Exclusive Interview with Chuck Schumer (Vol. 64, Issue 4)
The Commentator attempted to interview both candidates in the NY Senatorial election; however, Alfonse D’Amato declined to accommodate our requests.
Commentator: What aspect of your platform, to your thinking, distinguishes your candidacy as more desirable than that of Sen. D’Amato to moderate or undecided voters?
Schumer: Al D’Amato and I are very different legislators. I have authored and passed the Brady Bill, Assault Weapons Ban, the 1994 Crime Law which put 100,000 police on the streets, the Violence Against Women Act, and the Hate Crimes law to punish violent crimes of bigotry. With the exception of the Hate Crimes law, Al D’Amato has opposed every one of my bills. In addition, during his 18 years in the Senate, Al D’Amato has never passed a significant piece of national legislation.
Commentator: The media has sought to frame this election as a battle along ethnic fault lines. Particular attention has been devoted to your “Jewish credentials,” as well as those of your opponent. Do you believe casting policy issues in this narrow fashion is a service to the quality of substantive campaign discourse?
Schumer: In a race where my opponent will outspend me three to one, I have to answer the charges he makes in his ad campaign. In the primary election I talked only about substance and never once mentioned my opponent’s name. That is not possible in this race.
Regarding our “Jewish credentials,” both AI D’Amato and myself have nearly identical records regarding Israel.

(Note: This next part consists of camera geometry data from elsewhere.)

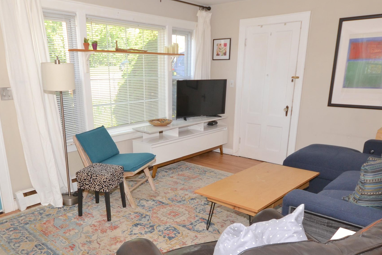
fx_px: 286
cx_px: 169
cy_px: 159
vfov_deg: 47.5
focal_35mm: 27
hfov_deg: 67.2
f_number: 5.6
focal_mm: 10
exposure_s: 1/60
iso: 400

Given our records, I am disappointed that in upstate New York he is running ads criticizing me for supporting foreign aid — which we all know means aid to Israel.
Commentator: The tone of the advertising clash between yourself and your opponent has been, at best, rancorous. It seems to many pundits that these contentious exchanges have diverted the focus of public debate away from more relevant matters. Do you agree with this assessment?

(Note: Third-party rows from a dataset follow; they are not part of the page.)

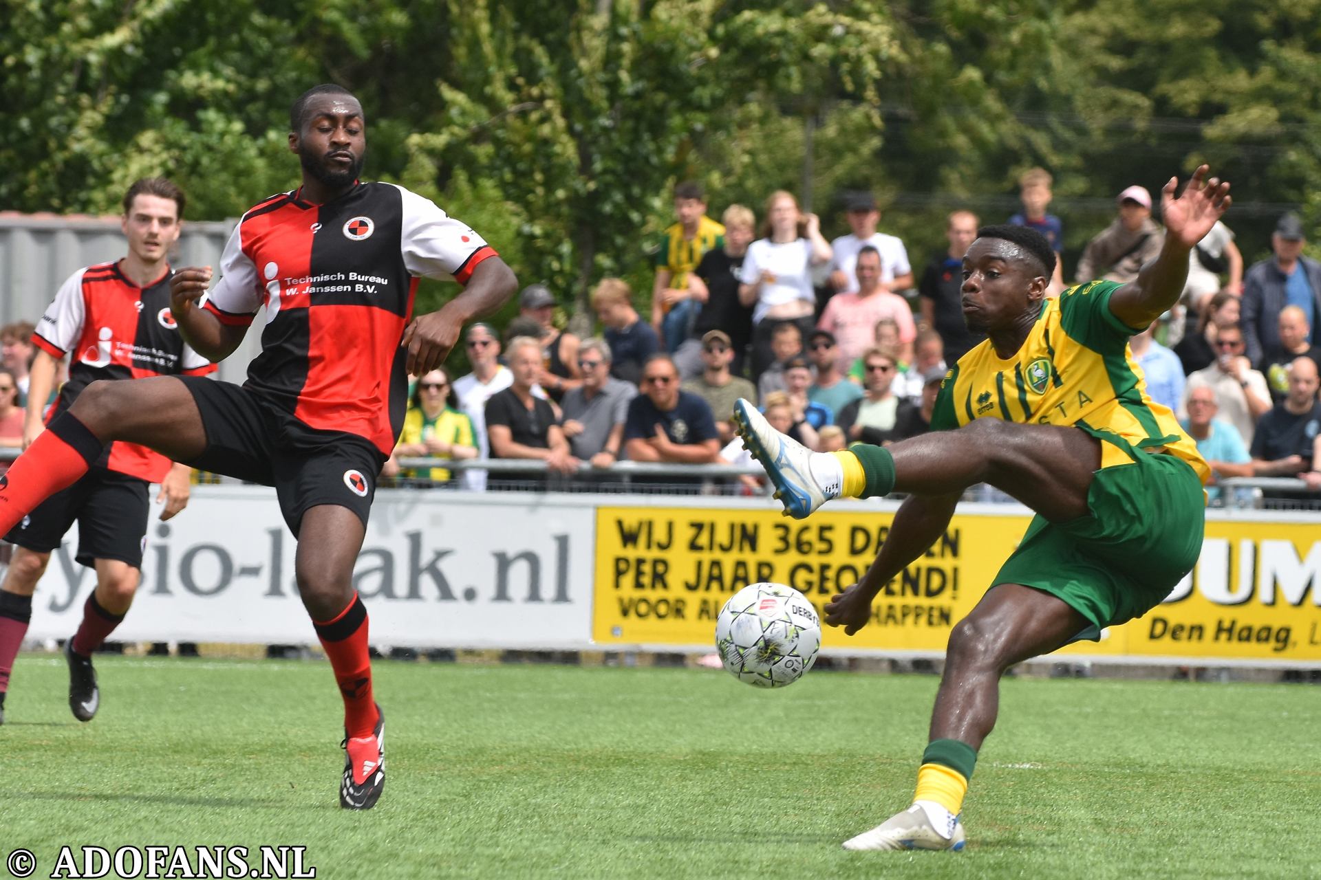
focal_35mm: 232
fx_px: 8531
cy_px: 440
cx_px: 660
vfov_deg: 5.9
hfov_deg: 8.9
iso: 250
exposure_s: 1/1250
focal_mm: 155
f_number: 4.5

Schumer: I would love a campaign that talks only about the issues. That is my passion as a legislator and it is also my strongest suit. But as I said before — the tenor of this race is really controlled by Al D’Amato.
Commentator: In the event that the House resolves to impeach President William Jefferson Clinton, would you, as a Senator, be inclined to favor his ouster?

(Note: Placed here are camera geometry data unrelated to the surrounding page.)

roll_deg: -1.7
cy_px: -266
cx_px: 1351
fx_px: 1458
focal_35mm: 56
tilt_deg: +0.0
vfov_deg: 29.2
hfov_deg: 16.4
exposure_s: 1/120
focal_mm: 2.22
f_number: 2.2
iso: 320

Schumer: Based on the evidence that has been supplied by the Office of the Independent Counsel thus far, careful reading of the impeachment clause of the Constitution and various scholarly articles that interpret that clause, have concluded that the President should be punished, but not impeached. His actions, though reprehensible, do not rise to the level of high crimes and misdemeanors as cited in the Constitution.